Statement

Statement on Rules to Increase Transparency of Short Sale Activity

Washington D.C.

Today, the Commission unanimously voted to propose rules and amendments to broaden the scope of short sale-related data available to the investing public and to regulators. I am pleased to support this proposal because, if adopted, it would strengthen transparency of an important area of our markets that would benefit from greater visibility and oversight.

Over the years, the Financial Industry Regulatory Authority (FINRA) and the major U.S. stock exchanges have provided some data related to short sale transactions. After the 2008 financial crisis, though, Congress directed the SEC to bring more transparency to short selling. Today’s proposal would fulfill that mandate under Section 929X of the Dodd-Frank Act.

Proposed Rule 13f-2 would make aggregate data about large short positions available to the public for individual equity securities. It further would make daily short sale activity data available to the public, also on an aggregated basis. This data would supplement the short interest data that is currently available, providing the public and market participants with more visibility into the behavior of large short sellers.

Additionally, the SEC would collect more granular data from large short sellers. The proposal would require market participants that carry large short positions in equity securities to report those positions and related short sale activity to the Commission on a monthly basis. The raw data reported to the Commission on a new Form SHO would help us to better oversee the markets and understand the role short selling may play in market events. The Commission would then aggregate data from Form SHO by security and make that information available to the public.

The proposal would apply to certain institutional investment managers who hold, in an equity security of a reporting issuer, a short position of at least $10 million or the equivalent of 2.5 percent or more of the total shares outstanding, or who hold, in an equity security of a non-reporting issuer, a short position of at least $500,000.

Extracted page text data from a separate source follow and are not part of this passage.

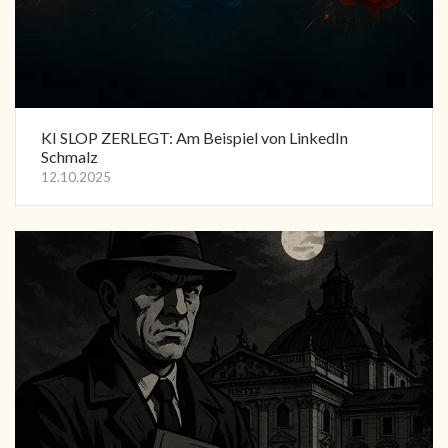
KI SLOP ZERLEGT: Am Beispiel von LinkedIn
Schmalz
12.10.2025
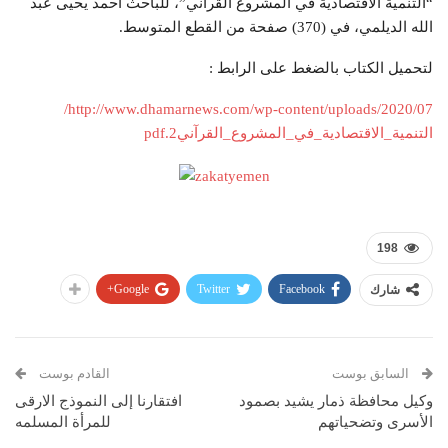
“التنمية الاقتصادية في المشروع القرآني”، للباحث أحمد يحيى عبد
الله الديلمي، في (370) صفحة من القطع المتوسط.
لتحميل الكتاب بالضغط على الرابط :
http://www.dhamarnews.com/wp-content/uploads/2020/07/
التنمية_الاقتصادية_في_المشروع_القرآني2.pdf
198
Google+
Twitter
Facebook
شارك
السابق بوست
القادم بوست
وكيل محافظة ذمار يشيد بصمود
افتقارنا إلى النموذج الارقى
الأسرى وتضحياتهم
للمرأة المسلمه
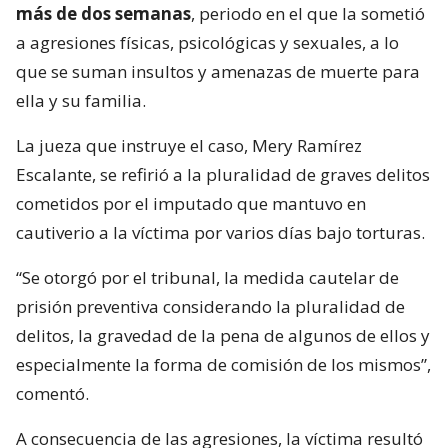
más de dos semanas
, periodo en el que la sometió
a agresiones físicas, psicológicas y sexuales, a lo
que se suman insultos y amenazas de muerte para
ella y su familia.
La jueza que instruye el caso, Mery Ramírez
Escalante, se refirió a la pluralidad de graves delitos
cometidos por el imputado que mantuvo en
cautiverio a la víctima por varios días bajo torturas.
“Se otorgó por el tribunal, la medida cautelar de
prisión preventiva considerando la pluralidad de
delitos, la gravedad de la pena de algunos de ellos y
especialmente la forma de comisión de los mismos”,
comentó.
A consecuencia de las agresiones, la víctima resultó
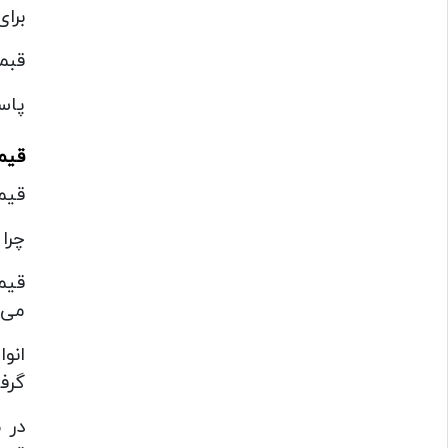
برا
قبم
پاس
قیم
قیم
چرا
قیم
می‌
انو
گرف
در 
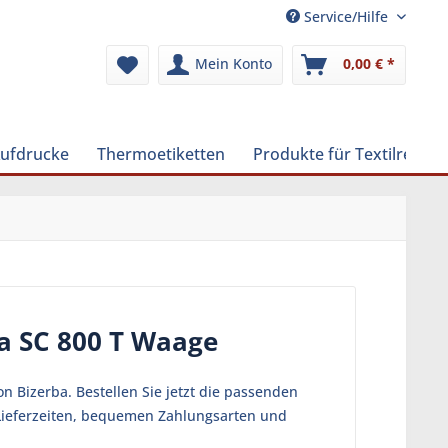
Service/Hilfe
Mein Konto
0,00 € *
Aufdrucke
Thermoetiketten
Produkte für Textilreinig
ba SC 800 T Waage
n Bizerba. Bestellen Sie jetzt die passenden
n Lieferzeiten, bequemen Zahlungsarten und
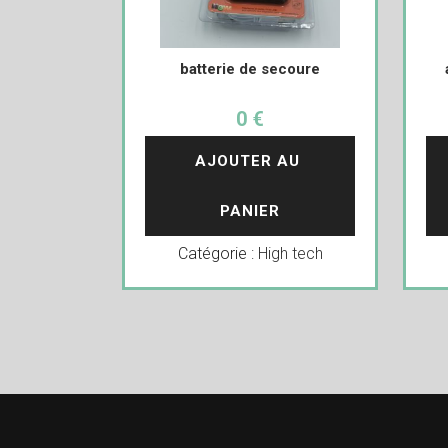
batterie de secoure
0 €
AJOUTER AU 
PANIER
Catégorie :
High tech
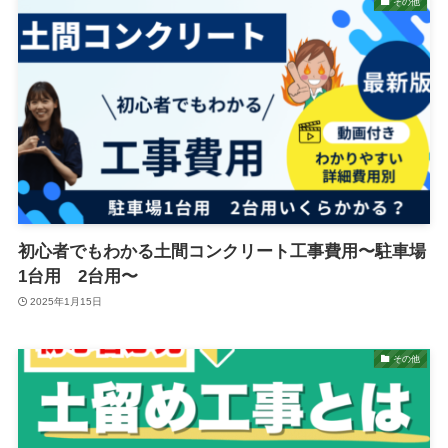
その他
初心者でもわかる土間コンクリート工事費用〜駐車場
1台用 2台用〜
2025年1月15日
その他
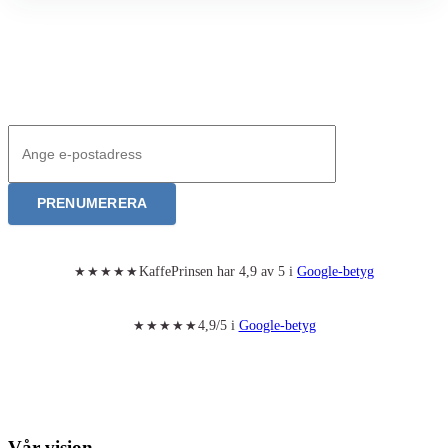
Nyhetsbrev – Bli först med våra produktnyheter
Anmälan till nyhetsbrev
PRENUMERERA
KaffePrinsen har 4,9 av 5 i
Google-betyg
★★★★★
4,9/5 i
Google-betyg
★★★★★
Vår vision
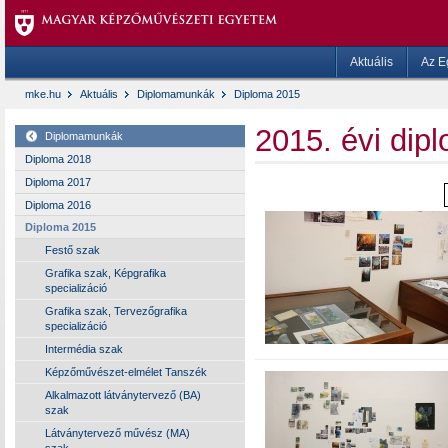
Aktuális
Az E
mke.hu
Aktuális
Diplomamunkák
Diploma 2015
2015. évi di
Diplomamunkák
Diploma 2018
Diploma 2017
Diploma 2016
Diploma 2015
Festő szak
Grafika szak, Képgrafika
specializáció
Grafika szak, Tervezőgrafika
specializáció
Intermédia szak
Képzőművészet-elmélet Tanszék
Alkalmazott látványtervező (BA)
szak
Látványtervező művész (MA)
szak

Furthermore, we’re proposing amendments to the Consolidated Audit Trail (CAT) and to Regulation SHO. Proposed Rule 205 of Regulation SHO would establish a new order marking requirement for “buy to cover” purchase orders. This would work in conjunction with the proposed CAT amendments to supplement the short sale data currently available to regulators. The additional data would help regulators reconstruct significant market events, particularly in times of increased market volatility.

Finally, we are reopening the comment file on our proposed rule on the securities lending market, Proposed Rule 10c-1. The Commission voted to propose this rule in November, and we are reopening the comment period in light of the newly Proposed Rule 13f-2.

Given past market events, it’s important for the public and the Commission to know more about this important market, especially in times of stress or volatility. The proposed rule would help the Commission address future market events, striking a balance between the need for transparency and the price discovery process.

The proposal also would address one of the four areas for potential study identified by Commission staff in their Report on Equity and Options Market Structure Conditions in Early 2021. Earlier this month, the Commission addressed another of the four areas by unanimously voting to propose reforms to the clearing and settling process. I look forward to staff recommendations related to other areas from their Report with respect to equity market structure and digital engagement practices.

I am pleased to support today’s proposal and look forward to the public’s feedback. I’d like to thank the members of the SEC staff who worked on this rule, including:

  • Timothy M. Riley, Patrice Pitts, Brendan McLeod, Jessica Kloss, Quinn Kane, James Curley, Laura Gold, John Guidroz, Theresa Hajost, Joan Collopy, Josephine Tao, Roni Bergoffen, Joshua Nimmo, Meredith MacVicar, David Saltiel, Haoxiang Zhu, David Hsu, David Cohen, Andrew Sherman, and Mark Donohue in the Division of Trading and Markets;
  • Jessica Wachter, Amy Edwards, Cuyler Strong, Peter Dixon, Qiyu Liu, Craig Louis, Paul Hughes, Lauren Moore in the Division of Economic Risk and Analysis;
  • Michael Willis, Parhaum Hamidi, Julie Marlowe, Gregg Scopino, and Andrew Glickman in the Office of Structured Disclosure;
  • Rosemary Filou, Jane Patterson, Todd Canali, and Daniel Chang in the EDGAR Business Office;
  • Meridith Mitchell, Malou Huth, Robert Teply, Janice Mitnick, and William Miller in the Office of the General Counsel;
  • Michele Anderson and Ted Yu in the Division of Corporation Finance;
  • Stephan Packs, Melissa Gainor, Jennifer Sawin, Brian Johnson, David Bartels, and Nadya Roytblat in the Division of Investment Management;
  • Jonathan Max Warner in the Division of Enforcement; and
  • Tina Barry and Elizabeth Plaum in the Division of Examinations.